La Real detectó ese margen de crecimiento con antelación. En 2015 comenzó a trabajar bajo la órbita del club y un año después se incorporó de manera definitiva. A partir de ahí, su trayectoria se ajusta a un patrón reconocible en Zubieta: formación prolongada, competencia interna y una entrada gradual en el primer equipo. Ese proceso explica en parte su comportamiento en un escenario de máxima exigencia. En la final, Marrero no solo respondió en la tanda de penaltis. Su actuación durante el partido ofreció una lectura más amplia: seguridad en el juego aéreo, criterio en la toma de decisiones y una continuidad competitiva poco habitual en un contexto de debutante. “Es un portero que decide bien cuándo salir y transmite seguridad”, resume su exentrenador. La tanda, sin embargo, concentra el relato. Ante Sorloth y Julián Alvarez, Marrero mantuvo la calma. “Siempre ha sido muy activo en ese tipo de situaciones”, recuerda San Martín.
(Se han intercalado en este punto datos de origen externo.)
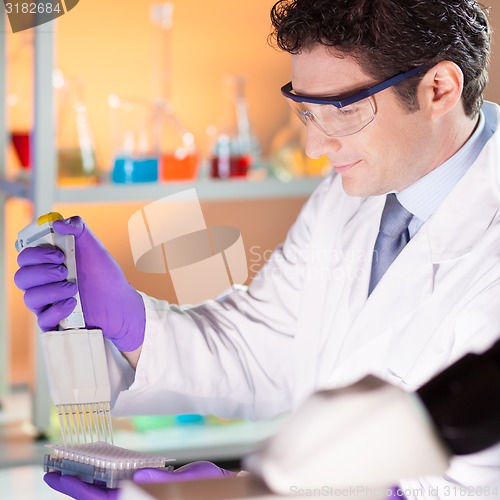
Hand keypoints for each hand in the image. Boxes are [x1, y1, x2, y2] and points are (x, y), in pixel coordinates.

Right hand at [14, 216, 144, 351]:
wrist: (121, 302)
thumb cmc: (105, 275)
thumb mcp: (95, 247)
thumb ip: (78, 228)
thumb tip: (57, 221)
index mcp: (48, 263)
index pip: (24, 257)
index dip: (35, 254)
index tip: (58, 254)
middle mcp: (43, 282)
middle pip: (21, 277)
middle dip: (43, 272)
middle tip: (65, 271)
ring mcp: (47, 303)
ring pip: (30, 298)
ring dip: (52, 291)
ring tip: (74, 288)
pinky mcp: (54, 321)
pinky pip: (42, 319)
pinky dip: (56, 310)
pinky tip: (73, 303)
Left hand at [43, 462, 234, 498]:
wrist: (230, 490)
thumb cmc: (217, 487)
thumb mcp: (200, 479)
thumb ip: (171, 481)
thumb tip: (139, 477)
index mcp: (150, 499)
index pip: (105, 499)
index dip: (79, 490)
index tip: (56, 475)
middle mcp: (142, 499)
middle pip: (101, 497)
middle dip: (76, 484)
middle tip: (53, 467)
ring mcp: (145, 495)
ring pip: (109, 492)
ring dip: (89, 480)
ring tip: (71, 464)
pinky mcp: (151, 489)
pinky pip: (125, 484)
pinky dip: (109, 476)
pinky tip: (103, 466)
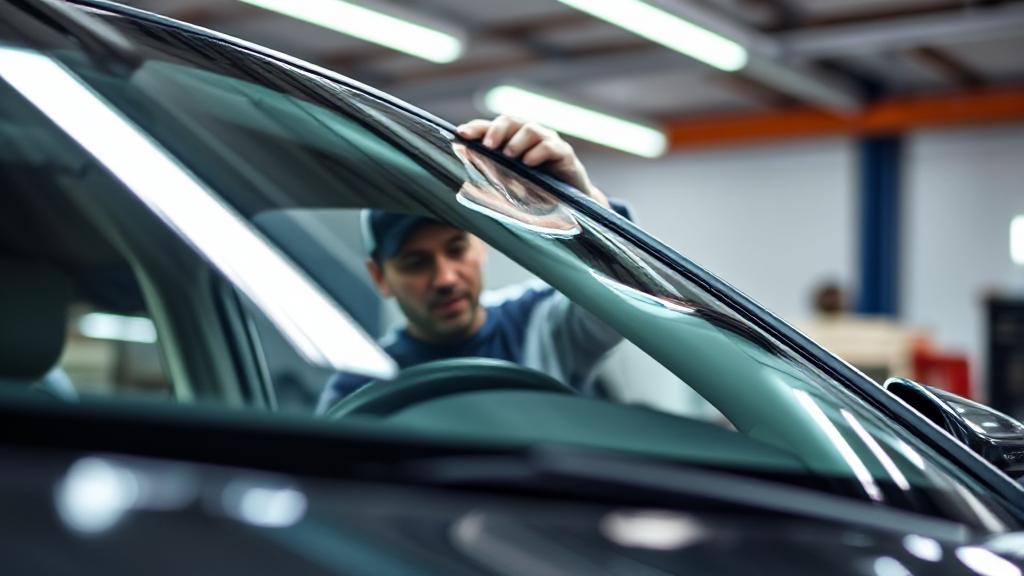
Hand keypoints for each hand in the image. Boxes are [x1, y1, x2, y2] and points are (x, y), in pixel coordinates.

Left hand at [456, 115, 608, 208]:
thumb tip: (463, 172)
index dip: (476, 128)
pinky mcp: (564, 153)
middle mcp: (529, 135)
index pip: (491, 126)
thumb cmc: (535, 190)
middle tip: (488, 146)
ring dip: (516, 141)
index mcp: (512, 139)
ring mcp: (548, 141)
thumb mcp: (510, 180)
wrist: (568, 204)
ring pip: (530, 129)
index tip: (460, 134)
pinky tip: (528, 162)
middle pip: (510, 120)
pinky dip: (537, 152)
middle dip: (496, 130)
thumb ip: (493, 172)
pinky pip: (550, 147)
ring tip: (508, 155)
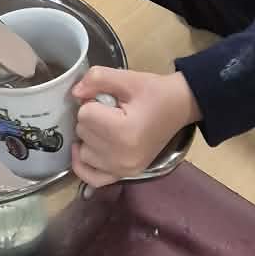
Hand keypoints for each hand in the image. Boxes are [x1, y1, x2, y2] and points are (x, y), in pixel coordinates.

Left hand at [71, 67, 197, 184]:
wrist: (180, 107)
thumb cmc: (155, 92)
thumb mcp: (127, 78)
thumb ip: (97, 78)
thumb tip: (74, 93)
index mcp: (124, 132)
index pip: (85, 114)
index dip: (93, 101)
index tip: (110, 99)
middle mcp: (122, 157)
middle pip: (82, 132)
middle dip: (91, 118)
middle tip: (112, 111)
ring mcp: (123, 169)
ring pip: (83, 152)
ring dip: (89, 138)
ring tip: (108, 127)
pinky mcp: (125, 175)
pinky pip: (92, 177)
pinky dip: (84, 165)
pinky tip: (86, 149)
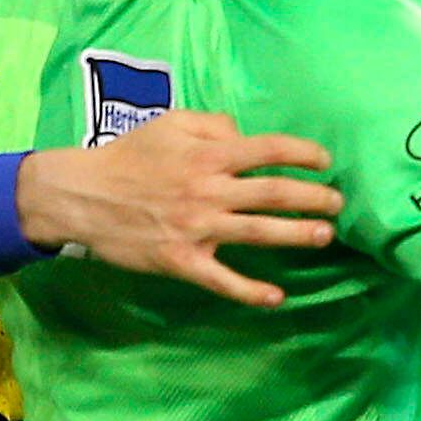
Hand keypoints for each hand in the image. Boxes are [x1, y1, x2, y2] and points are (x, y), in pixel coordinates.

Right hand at [13, 110, 340, 309]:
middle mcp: (209, 190)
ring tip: (325, 236)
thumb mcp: (169, 123)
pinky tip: (277, 298)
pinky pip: (222, 280)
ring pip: (259, 233)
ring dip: (298, 235)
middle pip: (274, 193)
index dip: (304, 154)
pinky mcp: (182, 261)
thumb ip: (212, 123)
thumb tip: (244, 134)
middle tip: (338, 203)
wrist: (81, 196)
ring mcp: (197, 228)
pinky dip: (251, 291)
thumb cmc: (127, 157)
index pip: (269, 150)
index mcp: (208, 154)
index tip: (325, 161)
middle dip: (313, 198)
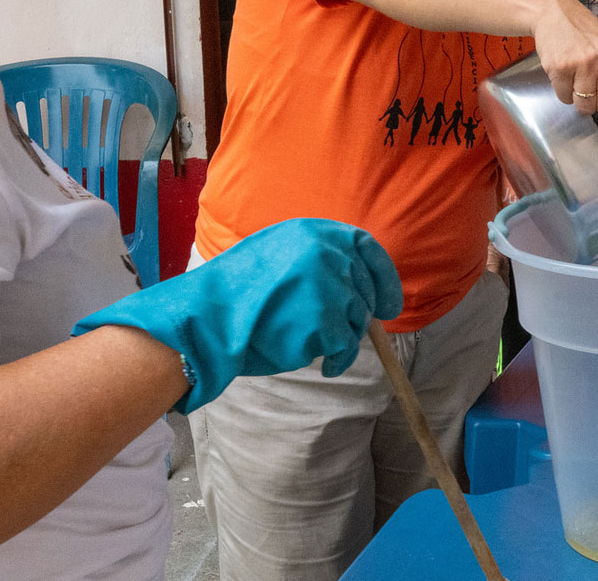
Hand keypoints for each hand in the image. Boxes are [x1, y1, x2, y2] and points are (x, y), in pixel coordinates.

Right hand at [74, 218, 403, 411]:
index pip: (367, 248)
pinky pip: (346, 346)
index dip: (383, 277)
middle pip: (364, 289)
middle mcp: (326, 254)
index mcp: (313, 232)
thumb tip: (353, 282)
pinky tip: (328, 366)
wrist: (208, 318)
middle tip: (344, 334)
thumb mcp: (276, 252)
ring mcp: (328, 287)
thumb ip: (313, 258)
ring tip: (320, 349)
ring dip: (344, 339)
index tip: (388, 302)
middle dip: (361, 315)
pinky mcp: (325, 321)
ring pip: (357, 320)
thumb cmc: (235, 293)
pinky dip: (340, 360)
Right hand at [534, 0, 597, 138]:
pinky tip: (566, 73)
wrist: (557, 14)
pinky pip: (564, 98)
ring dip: (580, 100)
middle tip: (593, 94)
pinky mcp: (562, 67)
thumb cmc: (589, 36)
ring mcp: (585, 63)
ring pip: (585, 107)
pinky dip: (564, 91)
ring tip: (578, 79)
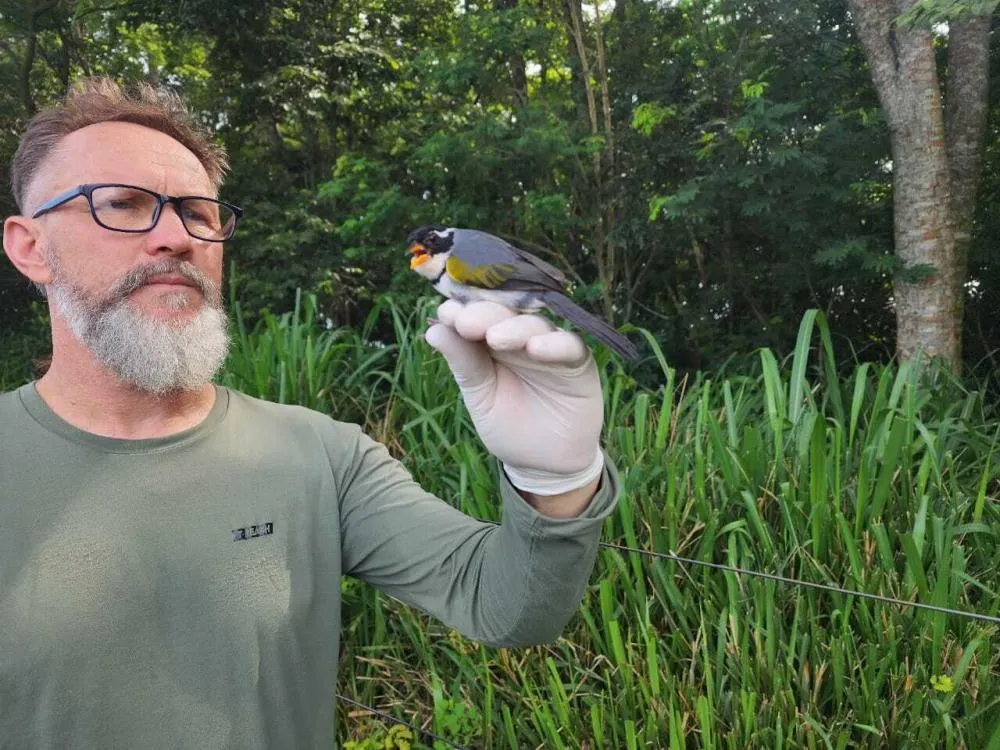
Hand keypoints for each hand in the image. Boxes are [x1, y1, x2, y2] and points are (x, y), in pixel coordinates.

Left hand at [424, 300, 604, 494]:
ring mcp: (550, 346)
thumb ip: (464, 364)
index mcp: (491, 342)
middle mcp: (520, 337)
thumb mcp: (481, 398)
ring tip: (495, 338)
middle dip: (484, 316)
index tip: (445, 313)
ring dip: (514, 329)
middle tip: (465, 322)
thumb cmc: (508, 427)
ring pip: (535, 325)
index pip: (476, 317)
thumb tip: (432, 330)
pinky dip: (554, 345)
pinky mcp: (578, 362)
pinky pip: (570, 346)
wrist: (544, 464)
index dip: (461, 312)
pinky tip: (535, 348)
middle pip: (504, 315)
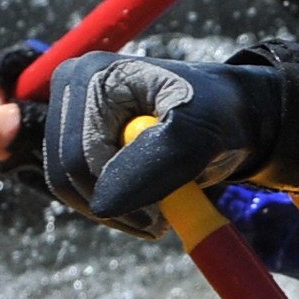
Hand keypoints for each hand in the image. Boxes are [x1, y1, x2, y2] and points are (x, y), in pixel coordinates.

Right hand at [45, 52, 285, 236]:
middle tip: (162, 222)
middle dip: (113, 207)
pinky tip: (149, 207)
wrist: (232, 118)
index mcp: (93, 76)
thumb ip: (156, 161)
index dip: (112, 194)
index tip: (160, 219)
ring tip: (162, 213)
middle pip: (66, 173)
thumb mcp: (200, 133)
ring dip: (115, 213)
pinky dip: (115, 209)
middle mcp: (72, 92)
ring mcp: (72, 117)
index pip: (78, 156)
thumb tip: (104, 203)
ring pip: (70, 188)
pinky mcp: (81, 142)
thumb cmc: (221, 116)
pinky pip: (82, 191)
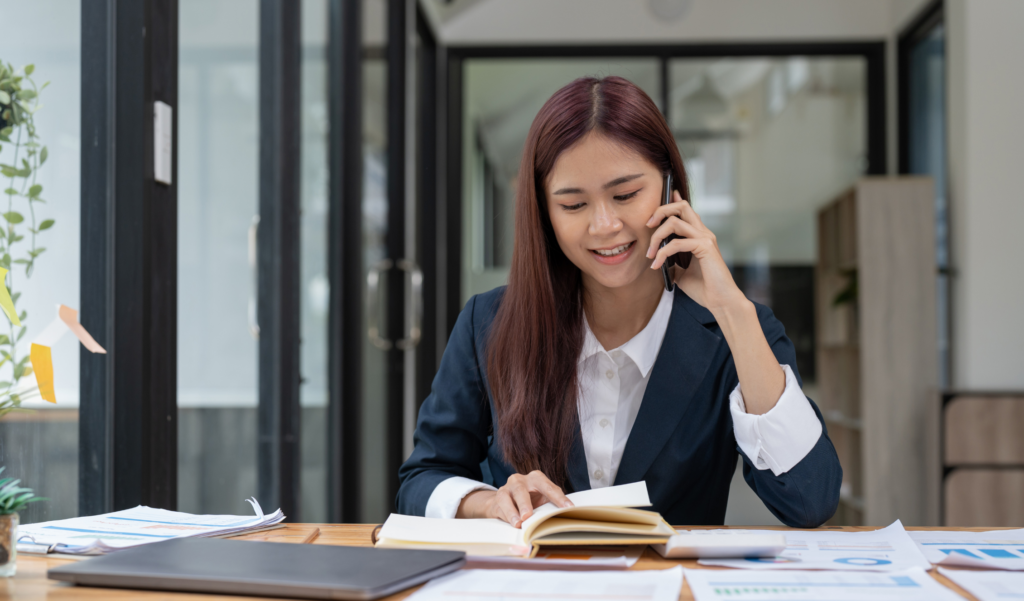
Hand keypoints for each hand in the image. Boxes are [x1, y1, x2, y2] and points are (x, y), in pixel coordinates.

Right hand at [456, 471, 572, 527]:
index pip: (548, 487)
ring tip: (518, 523)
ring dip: (512, 512)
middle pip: (521, 490)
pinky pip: (500, 508)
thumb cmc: (530, 499)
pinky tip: (512, 524)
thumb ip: (552, 503)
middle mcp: (519, 480)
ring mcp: (506, 489)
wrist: (506, 501)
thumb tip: (568, 514)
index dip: (558, 498)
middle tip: (528, 516)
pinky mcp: (497, 499)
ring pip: (506, 498)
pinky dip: (506, 517)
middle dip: (525, 504)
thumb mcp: (542, 498)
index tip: (568, 508)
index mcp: (535, 478)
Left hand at [645, 191, 747, 313]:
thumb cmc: (704, 289)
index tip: (660, 200)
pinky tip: (657, 265)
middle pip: (682, 206)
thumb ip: (673, 264)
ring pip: (675, 221)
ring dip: (656, 237)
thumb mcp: (682, 274)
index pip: (686, 210)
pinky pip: (677, 243)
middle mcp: (703, 233)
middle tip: (648, 225)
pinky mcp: (705, 247)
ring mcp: (705, 238)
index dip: (672, 201)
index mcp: (699, 236)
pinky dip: (663, 253)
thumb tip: (660, 262)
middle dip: (661, 210)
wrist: (720, 302)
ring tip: (650, 255)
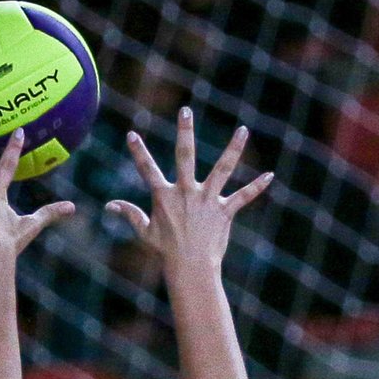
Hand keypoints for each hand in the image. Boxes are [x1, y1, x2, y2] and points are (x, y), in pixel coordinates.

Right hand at [107, 107, 272, 267]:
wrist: (191, 268)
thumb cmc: (166, 252)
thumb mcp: (145, 232)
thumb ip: (130, 214)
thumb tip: (109, 205)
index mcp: (164, 196)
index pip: (147, 169)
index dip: (138, 152)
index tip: (132, 134)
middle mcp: (186, 192)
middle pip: (185, 156)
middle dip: (184, 132)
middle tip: (186, 110)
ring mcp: (207, 200)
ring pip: (222, 169)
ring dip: (233, 148)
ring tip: (243, 129)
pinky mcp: (225, 212)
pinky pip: (244, 196)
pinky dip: (257, 186)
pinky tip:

Fuera del campo, el retrato mantiene la misma línea. “Es un chaval cercano, muy normal, muy de su entorno”, describe. San Martín insiste en un rasgo que considera definitorio: la continuidad personal. “Lo ves ahora y es el mismo. Siempre dispuesto a ayudar, a integrarse en el grupo”. Una forma de estar que, en el contexto actual, adquiere un valor particular. Marrero no encaja en el molde del líder visible. San Martín huye de etiquetas grandilocuentes para definirle: “Más que líder, es humilde”. Y en esa frase cabe toda su carrera. “Ha ido paso a paso, con esfuerzo y trabajo”. El vestuario lo respeta, la afición lo idolatra y su nombre ya se pronuncia con algo más que ilusión.